Conformational analysis and interpretation of ν(OH) bands in the IR spectrum of o-vinylphenol: a DFT study

Two-dimensional cyclic potential energy surface for internal rotation of vinyl and hydroxyl substituents in o-vinylphenol molecule was constructed by the B3LYP/6-311G(d) method. It was shown that o-vinylphenol molecule exists in the gas phase as a mixture of seven rotamers denoted as A (A') B (B'), C (C') and D. The B3LYP/cc-pVTZ calculated percentage of the rotamers A and A' in which OH center dot center dot center dot pi intramolecular interaction occurs, is at most 24%. The height of barriers to interconversions between o-vinylphenol rotamers varies from 0.1 to 5.2 kcal mol(-1).

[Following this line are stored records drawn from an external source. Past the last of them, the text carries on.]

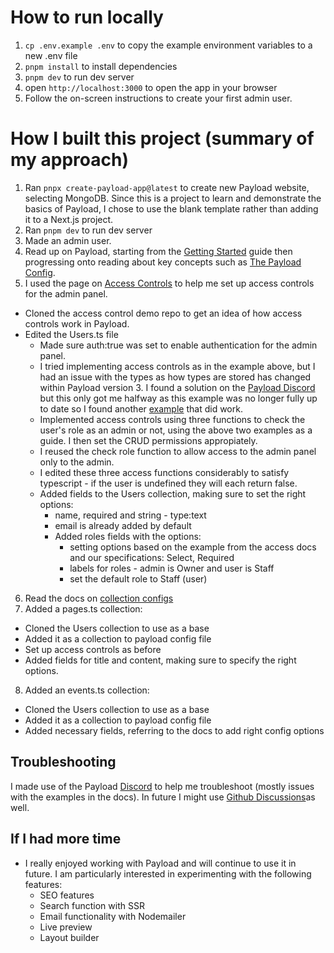 # How to run locally

1. `cp .env.example .env` to copy the example environment variables to a new .env file
2. `pnpm install` to install dependencies
3. `pnpm dev` to run dev server
4. open `http://localhost:3000` to open the app in your browser
5. Follow the on-screen instructions to create your first admin user.

# How I built this project (summary of my approach)

1. Ran `pnpx create-payload-app@latest` to create new Payload website, selecting MongoDB. Since this is a project to learn and demonstrate the basics of Payload, I chose to use the blank template rather than adding it to a Next.js project.
2. Ran `pnpm dev` to run dev server
3. Made an admin user.
4. Read up on Payload, starting from the [Getting Started](https://payloadcms.com/docs/getting-started/installation) guide then progressing onto reading about key concepts such as [The Payload Config](https://payloadcms.com/docs/configuration/overview).
5. I used the page on [Access Controls](https://payloadcms.com/docs/access-control/overview) to help me set up access controls for the admin panel.

- Cloned the access control demo repo to get an idea of how access controls work in Payload.
- Edited the Users.ts file
  - Made sure auth:true was set to enable authentication for the admin panel.
  - I tried implementing access controls as in the example above, but I had an issue with the types as how types are stored has changed within Payload version 3. I found a solution on the [Payload Discord](https://discord.com/channels/967097582721572934/1357468938564403382/1357468938564403382) but this only got me halfway as this example was no longer fully up to date so I found another [example](https://discord.com/channels/967097582721572934/1306486478859145256/1306849389511184456) that did work.
  - Implemented access controls using three functions to check the user's role as an admin or not, using the above two examples as a guide. I then set the CRUD permissions appropiately.
  - I reused the check role function to allow access to the admin panel only to the admin.
  - I edited these three access functions considerably to satisfy typescript - if the user is undefined they will each return false.
  - Added fields to the Users collection, making sure to set the right options:
    - name, required and string - type:text
    - email is already added by default
    - Added roles fields with the options:
      - setting options based on the example from the access docs and our specifications: Select, Required
      - labels for roles - admin is Owner and user is Staff
      - set the default role to Staff (user)

6. Read the docs on [collection configs](https://payloadcms.com/docs/configuration/collections)
7. Added a pages.ts collection:

- Cloned the Users collection to use as a base
- Added it as a collection to payload config file
- Set up access controls as before
- Added fields for title and content, making sure to specify the right options.

8. Added an events.ts collection:

- Cloned the Users collection to use as a base
- Added it as a collection to payload config file
- Added necessary fields, referring to the docs to add right config options

## Troubleshooting

I made use of the Payload [Discord](https://discord.com/invite/payload) to help me troubleshoot (mostly issues with the examples in the docs). In future I might use [Github Discussions](https://github.com/payloadcms/payload/discussions)as well.

## If I had more time

- I really enjoyed working with Payload and will continue to use it in future. I am particularly interested in experimenting with the following features:
  - SEO features
  - Search function with SSR
  - Email functionality with Nodemailer
  - Live preview
  - Layout builder
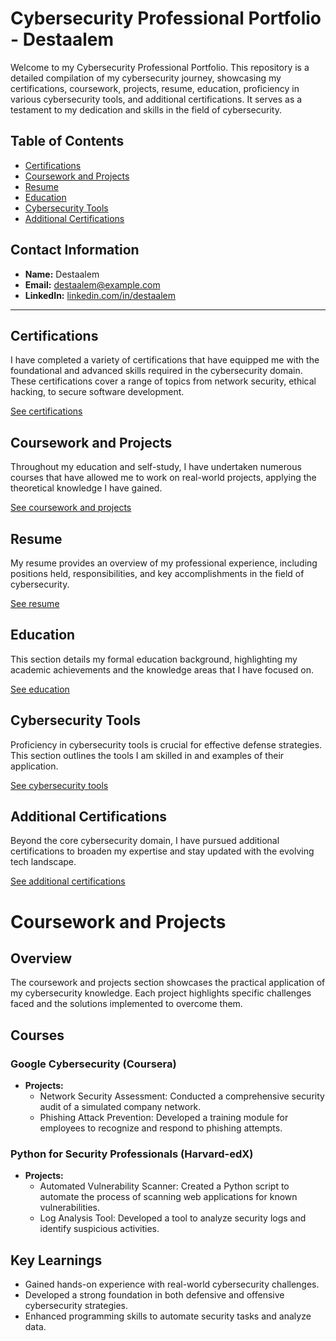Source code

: # Cybersecurity Professional Portfolio - Destaalem

Welcome to my Cybersecurity Professional Portfolio. This repository is a detailed compilation of my cybersecurity journey, showcasing my certifications, coursework, projects, resume, education, proficiency in various cybersecurity tools, and additional certifications. It serves as a testament to my dedication and skills in the field of cybersecurity.

## Table of Contents

- [Certifications](#certifications)
- [Coursework and Projects](#coursework-and-projects)
- [Resume](#resume)
- [Education](#education)
- [Cybersecurity Tools](#cybersecurity-tools)
- [Additional Certifications](#additional-certifications)

## Contact Information

- **Name:** Destaalem
- **Email:** destaalem@example.com
- **LinkedIn:** [linkedin.com/in/destaalem](https://www.linkedin.com/in/destaalem)

---

## Certifications

I have completed a variety of certifications that have equipped me with the foundational and advanced skills required in the cybersecurity domain. These certifications cover a range of topics from network security, ethical hacking, to secure software development.

[See certifications](Certifications/README.md)

## Coursework and Projects

Throughout my education and self-study, I have undertaken numerous courses that have allowed me to work on real-world projects, applying the theoretical knowledge I have gained.

[See coursework and projects](Coursework-and-Projects/README.md)

## Resume

My resume provides an overview of my professional experience, including positions held, responsibilities, and key accomplishments in the field of cybersecurity.

[See resume](Resume/README.md)

## Education

This section details my formal education background, highlighting my academic achievements and the knowledge areas that I have focused on.

[See education](Education/README.md)

## Cybersecurity Tools

Proficiency in cybersecurity tools is crucial for effective defense strategies. This section outlines the tools I am skilled in and examples of their application.

[See cybersecurity tools](Cybersecurity-Tools/README.md)

## Additional Certifications

Beyond the core cybersecurity domain, I have pursued additional certifications to broaden my expertise and stay updated with the evolving tech landscape.

[See additional certifications](Additional-Certifications/README.md)

# Coursework and Projects

## Overview

The coursework and projects section showcases the practical application of my cybersecurity knowledge. Each project highlights specific challenges faced and the solutions implemented to overcome them.

## Courses

### Google Cybersecurity (Coursera)

- **Projects:**
  - Network Security Assessment: Conducted a comprehensive security audit of a simulated company network.
  - Phishing Attack Prevention: Developed a training module for employees to recognize and respond to phishing attempts.

### Python for Security Professionals (Harvard-edX)

- **Projects:**
  - Automated Vulnerability Scanner: Created a Python script to automate the process of scanning web applications for known vulnerabilities.
  - Log Analysis Tool: Developed a tool to analyze security logs and identify suspicious activities.

## Key Learnings

- Gained hands-on experience with real-world cybersecurity challenges.
- Developed a strong foundation in both defensive and offensive cybersecurity strategies.
- Enhanced programming skills to automate security tasks and analyze data.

According to B3LYP/cc-p VTZ calculations, the inclusion of solvent effect in the framework of the polarizable continuum model for a solution of o-vinylphenol in CCl4 leads to a decrease in theoretical values of nu(OH) frequencies by about 4-9 cm(-1) and to an increase in the percentage of the rotamers without intramolecular hydrogen bond by about 4.3% compared to the corresponding gas-phase values. The simulated IR spectral contours of nu(OH) bands are in good agreement with experimental ones.